せーじ

マイマイ新子と千年の魔法のせーじのレビュー・感想・評価

マイマイ新子と千年の魔法(2009年製作の映画)
4.7
ということで、三本連続で取り上げたい作品の一本目はこちら。
以前にもレビューしたのですけど、本作のファンの方々とTwitter上で初公開日である11月21日に合わせて、夜の九時から疑似的に同時視聴会&実況中継をしたのです。それがとても楽しかったのと「やっぱりこの映画、すごいよなぁ!もっとちゃんと感想を書かなきゃ!」と思ったのとで再度書き直すことにしました。
以下、とても主観的なヨイショ…もとい、良かったところしか書かない感想ばかりになりますがご了承ください。

■超ハイクオリティな「麦の穂」に刮目せよ
この作品の何が凄いのか、なんでこんなに筆者がノリノリなのか、説明させて頂きますと、まず、アニメーションとしてそもそもとんでもなくハイクオリティなのですよね。監督による徹底した調査考証を元にした舞台立てが恐ろしく上手く行き届いていて、しかもアニメーションとしてとても美しくすべてのものが描かれているのです。本当に?と疑う人はぜひ、この作品の「麦の穂」の描写に注目してみてください。最初観た時自分もビックリしたのですけど、麦の穂そのものの描き込みが繊細で細かいのはもちろんのこと、風に揺れる様子がとてもリアルに見えたのです。今まで観た中で一番写実的でリアルなアニメーションだったなと思いました。もちろん、ほかの草花にもしっかりと考証が為されていますし、昭和30年の山口県防府市(と、平安時代の周防国)という明確な舞台立てが為されているので、建物や構造物の位置や作りはもちろんのこと、当時の文化や風俗、果ては土の色にまでリアルな表現が為されています。そういったことを知ったうえで見ると、絵柄そのものはシンプルで平凡に見えていても、そもそもの映像が安定感抜群で、ものすごくリッチで豊かであると思えるはずなのですよね。
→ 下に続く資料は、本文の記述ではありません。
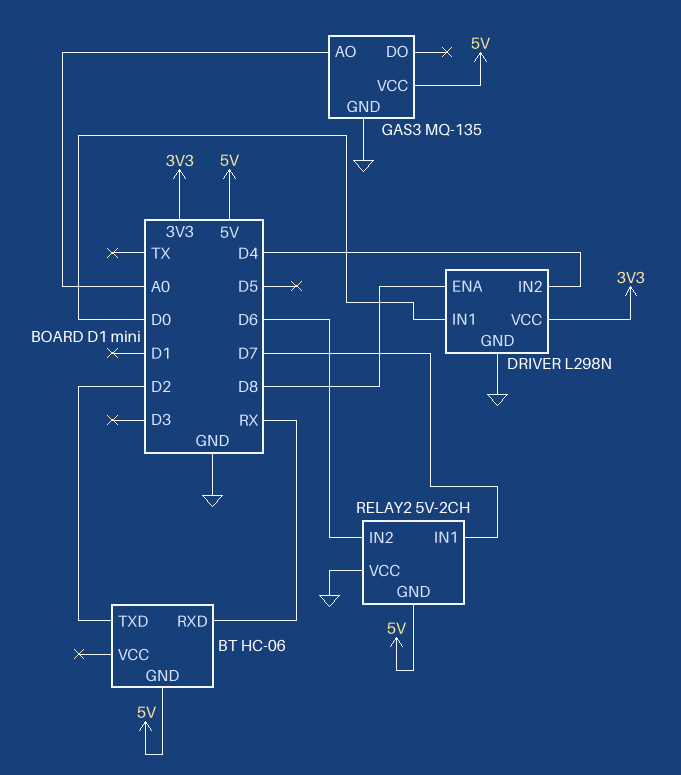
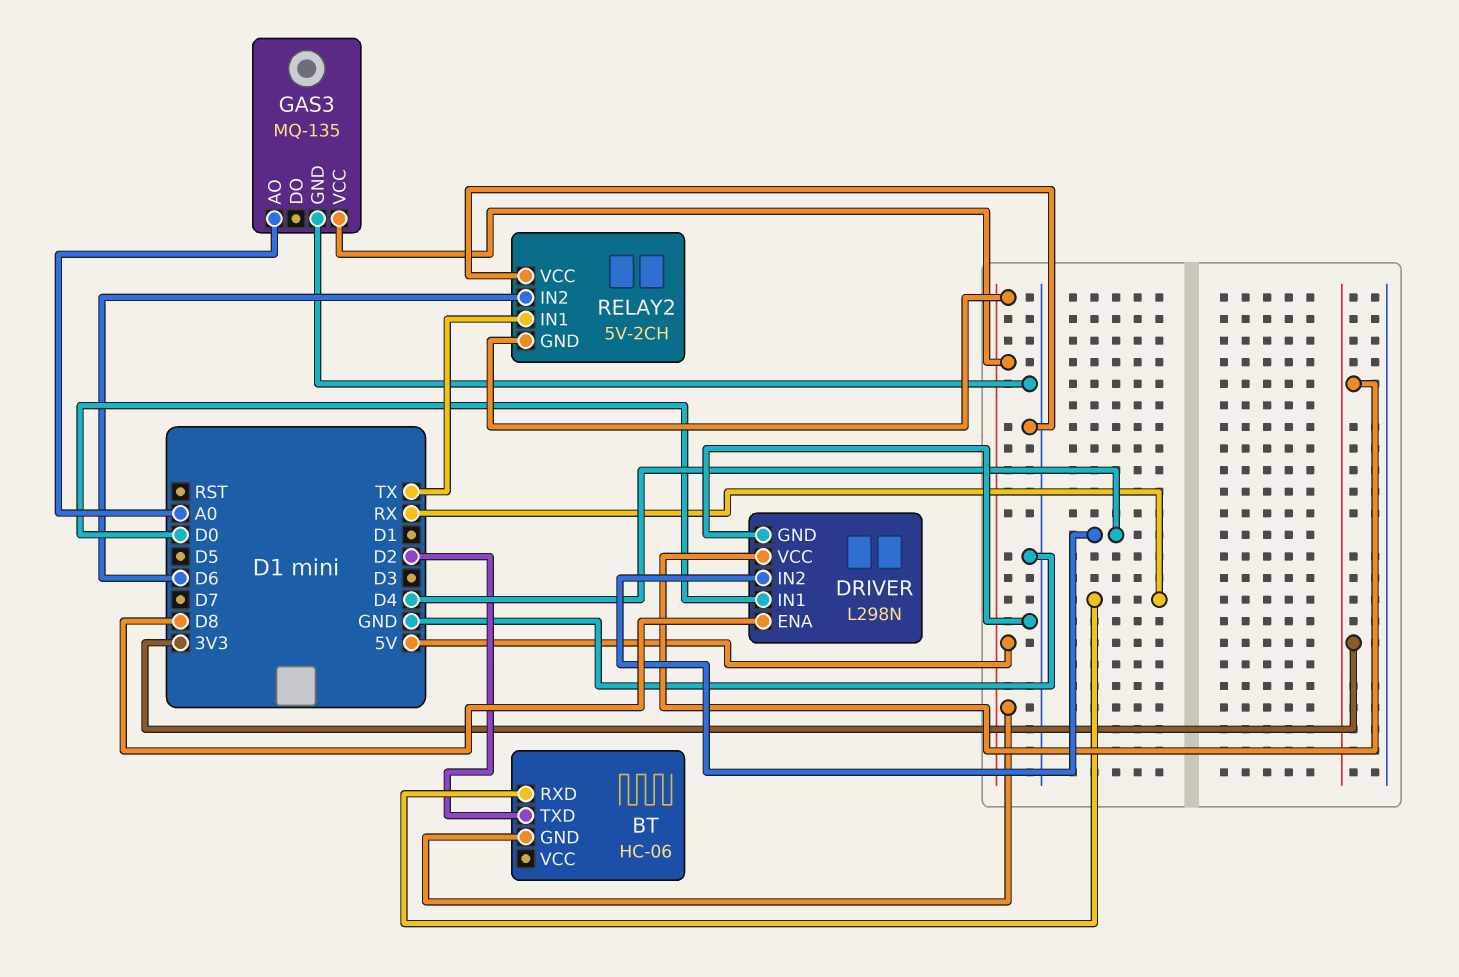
RELAY2 pin IN1: D7 -> TX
以上の力が的確に働いているので、アニメであるのにも関わらずむちゃくちゃリアルで没入感が高いですし、その様子にどこか「郷愁」を感じさせられてしまうのではないかなと思います。

■人とイマジネーションとの在り方について
次いで、素晴らしいと思うのはストーリーですね。内容は簡単に言うと「イマジネーションによって時代を超えることが出来たガールミーツガール(アンドミーツガール)」というお話なのですが、この作品が凄まじいのはそこだけで終わらせないところなのです。「昔懐かしい昭和生まれの子供たちが泥んこになって遊んでいる姿を見せて『昔はよかったよねぇ』…じゃねぇよ?」と描いているのですよね。そうではなく「大人になったって、今の世の中であっても、子供心を捨てなくてもいいんだよ?」とこの作品は描いているのです。もちろん、劇中でも様々な事情によって「イマジネーション溢れる子供の世界」が大きく揺さぶられるのですけど、たとえ大人であっても「子供心」に救われる瞬間があるのではないだろうか。むしろそういうものを捨ててはいけないのではないだろうか…と、描こうとしているのだと思うのです。それが作品から伝わった時、自分はものすごく感動しました。なかなかここまで踏み込んで描こうとしている作品って、無いですからね。
片渕監督のアニメーション作品は、どれも「イマジネーションと人との在り方」について描き続けていると言ってもいいと思います。本作のひとつ前の作品である『アリーテ姫』は「イマジネーションに"気がつく"作品」だと言えますし、本作のひとつ後の作品である『この世界の片隅に』は、「奪われたイマジネーションを"取り戻す"作品」だと言えるのですよね。本作は「大人になってもイマジネーションを持ち続けようと"誓い合う"作品」なのではないかなと自分は思っています。
それと、やはり素晴らしいのは音楽ですよね。コトリンゴさんの主題歌はもちろんなのですが、劇伴も本当に素晴らしいと思います。スキャットの様な女声コーラスが独特で耳に残るのではないかなと思いますが、その面白さ以外でも、ナイーブで繊細なピアノソロだったりが耳に残りました。
やっぱりすげぇ…

※※

ということで、とてもリアルでありながら、とても繊細なところもあり、もちろん笑える部分やほっこりする部分もあるという、全体的にはとても観やすいアニメーション作品なのではないかなと思います。『この世界の片隅に』とも繋がっていると感じられる部分もありますし、エンディングの描写は某超有名なアニメーション映画作品との「接続」が為されていたりもしていて(オマージュ的な描写なのですけれども)さまざまなことを考えさせられる強度を持つ、見ごたえがある作品なのではないかなと思います。
ご覧になっていない方はぜひぜひ。
特に「麦の穂」の描写に注目して観て頂きたいなと思います。